WHAT THE EXERCISE ASKS -> The full set of records must be set down verbatim.

AVAILABLE RECORDS ->
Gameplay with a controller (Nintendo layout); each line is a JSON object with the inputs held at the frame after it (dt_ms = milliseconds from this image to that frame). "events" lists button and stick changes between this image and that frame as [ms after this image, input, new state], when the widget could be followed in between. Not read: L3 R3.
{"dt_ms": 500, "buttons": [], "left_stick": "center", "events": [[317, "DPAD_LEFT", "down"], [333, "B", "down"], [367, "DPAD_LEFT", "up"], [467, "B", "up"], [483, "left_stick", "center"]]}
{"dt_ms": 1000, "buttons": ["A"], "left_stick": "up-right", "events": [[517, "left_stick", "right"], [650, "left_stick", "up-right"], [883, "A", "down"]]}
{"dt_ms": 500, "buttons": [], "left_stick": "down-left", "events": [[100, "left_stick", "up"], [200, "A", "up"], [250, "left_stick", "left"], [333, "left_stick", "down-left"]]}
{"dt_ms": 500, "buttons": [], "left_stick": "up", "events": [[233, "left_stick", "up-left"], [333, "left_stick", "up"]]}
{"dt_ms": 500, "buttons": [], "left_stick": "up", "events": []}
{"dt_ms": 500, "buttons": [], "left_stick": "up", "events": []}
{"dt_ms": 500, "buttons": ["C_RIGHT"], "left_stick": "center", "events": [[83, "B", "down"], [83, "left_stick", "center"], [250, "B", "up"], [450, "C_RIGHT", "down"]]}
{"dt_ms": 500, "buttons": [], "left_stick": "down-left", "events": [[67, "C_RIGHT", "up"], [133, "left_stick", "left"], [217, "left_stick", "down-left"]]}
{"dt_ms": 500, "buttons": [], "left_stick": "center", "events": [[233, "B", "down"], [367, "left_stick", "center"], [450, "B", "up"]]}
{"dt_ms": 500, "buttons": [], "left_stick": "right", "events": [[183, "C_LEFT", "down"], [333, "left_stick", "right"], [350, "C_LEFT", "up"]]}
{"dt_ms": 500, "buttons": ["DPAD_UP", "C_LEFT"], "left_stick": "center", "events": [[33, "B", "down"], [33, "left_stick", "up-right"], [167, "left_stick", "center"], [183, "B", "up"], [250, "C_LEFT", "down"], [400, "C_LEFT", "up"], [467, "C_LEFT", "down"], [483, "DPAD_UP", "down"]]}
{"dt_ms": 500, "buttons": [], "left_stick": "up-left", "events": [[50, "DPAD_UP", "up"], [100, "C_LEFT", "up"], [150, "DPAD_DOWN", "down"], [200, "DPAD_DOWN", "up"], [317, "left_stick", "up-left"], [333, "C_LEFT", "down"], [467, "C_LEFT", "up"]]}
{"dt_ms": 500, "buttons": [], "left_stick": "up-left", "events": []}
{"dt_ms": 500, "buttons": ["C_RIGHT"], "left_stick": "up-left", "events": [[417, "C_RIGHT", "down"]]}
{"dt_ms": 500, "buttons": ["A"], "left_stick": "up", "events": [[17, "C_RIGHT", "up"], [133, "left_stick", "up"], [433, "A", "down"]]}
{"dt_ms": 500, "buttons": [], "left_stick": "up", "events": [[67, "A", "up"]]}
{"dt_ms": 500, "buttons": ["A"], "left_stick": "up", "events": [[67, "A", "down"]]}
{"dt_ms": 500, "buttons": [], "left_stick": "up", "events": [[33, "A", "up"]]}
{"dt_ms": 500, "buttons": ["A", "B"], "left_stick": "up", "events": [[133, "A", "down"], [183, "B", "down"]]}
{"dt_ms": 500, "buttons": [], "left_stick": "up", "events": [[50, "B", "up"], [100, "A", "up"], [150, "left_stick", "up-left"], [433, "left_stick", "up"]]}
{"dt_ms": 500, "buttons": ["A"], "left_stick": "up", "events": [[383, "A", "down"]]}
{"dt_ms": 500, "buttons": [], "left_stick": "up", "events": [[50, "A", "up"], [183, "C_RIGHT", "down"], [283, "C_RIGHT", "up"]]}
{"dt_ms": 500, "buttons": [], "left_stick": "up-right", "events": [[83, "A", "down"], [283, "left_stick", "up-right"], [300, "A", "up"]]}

ANSWER SPACE ->
Gameplay with a controller (Nintendo layout); each line is a JSON object with the inputs held at the frame after it (dt_ms = milliseconds from this image to that frame). "events" lists button and stick changes between this image and that frame as [ms after this image, input, new state], when the widget could be followed in between. Not read: L3 R3.
{"dt_ms": 500, "buttons": [], "left_stick": "center", "events": [[317, "DPAD_LEFT", "down"], [333, "B", "down"], [367, "DPAD_LEFT", "up"], [467, "B", "up"], [483, "left_stick", "center"]]}
{"dt_ms": 1000, "buttons": ["A"], "left_stick": "up-right", "events": [[517, "left_stick", "right"], [650, "left_stick", "up-right"], [883, "A", "down"]]}
{"dt_ms": 500, "buttons": [], "left_stick": "down-left", "events": [[100, "left_stick", "up"], [200, "A", "up"], [250, "left_stick", "left"], [333, "left_stick", "down-left"]]}
{"dt_ms": 500, "buttons": [], "left_stick": "up", "events": [[233, "left_stick", "up-left"], [333, "left_stick", "up"]]}
{"dt_ms": 500, "buttons": [], "left_stick": "up", "events": []}
{"dt_ms": 500, "buttons": [], "left_stick": "up", "events": []}
{"dt_ms": 500, "buttons": ["C_RIGHT"], "left_stick": "center", "events": [[83, "B", "down"], [83, "left_stick", "center"], [250, "B", "up"], [450, "C_RIGHT", "down"]]}
{"dt_ms": 500, "buttons": [], "left_stick": "down-left", "events": [[67, "C_RIGHT", "up"], [133, "left_stick", "left"], [217, "left_stick", "down-left"]]}
{"dt_ms": 500, "buttons": [], "left_stick": "center", "events": [[233, "B", "down"], [367, "left_stick", "center"], [450, "B", "up"]]}
{"dt_ms": 500, "buttons": [], "left_stick": "right", "events": [[183, "C_LEFT", "down"], [333, "left_stick", "right"], [350, "C_LEFT", "up"]]}
{"dt_ms": 500, "buttons": ["DPAD_UP", "C_LEFT"], "left_stick": "center", "events": [[33, "B", "down"], [33, "left_stick", "up-right"], [167, "left_stick", "center"], [183, "B", "up"], [250, "C_LEFT", "down"], [400, "C_LEFT", "up"], [467, "C_LEFT", "down"], [483, "DPAD_UP", "down"]]}
{"dt_ms": 500, "buttons": [], "left_stick": "up-left", "events": [[50, "DPAD_UP", "up"], [100, "C_LEFT", "up"], [150, "DPAD_DOWN", "down"], [200, "DPAD_DOWN", "up"], [317, "left_stick", "up-left"], [333, "C_LEFT", "down"], [467, "C_LEFT", "up"]]}
{"dt_ms": 500, "buttons": [], "left_stick": "up-left", "events": []}
{"dt_ms": 500, "buttons": ["C_RIGHT"], "left_stick": "up-left", "events": [[417, "C_RIGHT", "down"]]}
{"dt_ms": 500, "buttons": ["A"], "left_stick": "up", "events": [[17, "C_RIGHT", "up"], [133, "left_stick", "up"], [433, "A", "down"]]}
{"dt_ms": 500, "buttons": [], "left_stick": "up", "events": [[67, "A", "up"]]}
{"dt_ms": 500, "buttons": ["A"], "left_stick": "up", "events": [[67, "A", "down"]]}
{"dt_ms": 500, "buttons": [], "left_stick": "up", "events": [[33, "A", "up"]]}
{"dt_ms": 500, "buttons": ["A", "B"], "left_stick": "up", "events": [[133, "A", "down"], [183, "B", "down"]]}
{"dt_ms": 500, "buttons": [], "left_stick": "up", "events": [[50, "B", "up"], [100, "A", "up"], [150, "left_stick", "up-left"], [433, "left_stick", "up"]]}
{"dt_ms": 500, "buttons": ["A"], "left_stick": "up", "events": [[383, "A", "down"]]}
{"dt_ms": 500, "buttons": [], "left_stick": "up", "events": [[50, "A", "up"], [183, "C_RIGHT", "down"], [283, "C_RIGHT", "up"]]}
{"dt_ms": 500, "buttons": [], "left_stick": "up-right", "events": [[83, "A", "down"], [283, "left_stick", "up-right"], [300, "A", "up"]]}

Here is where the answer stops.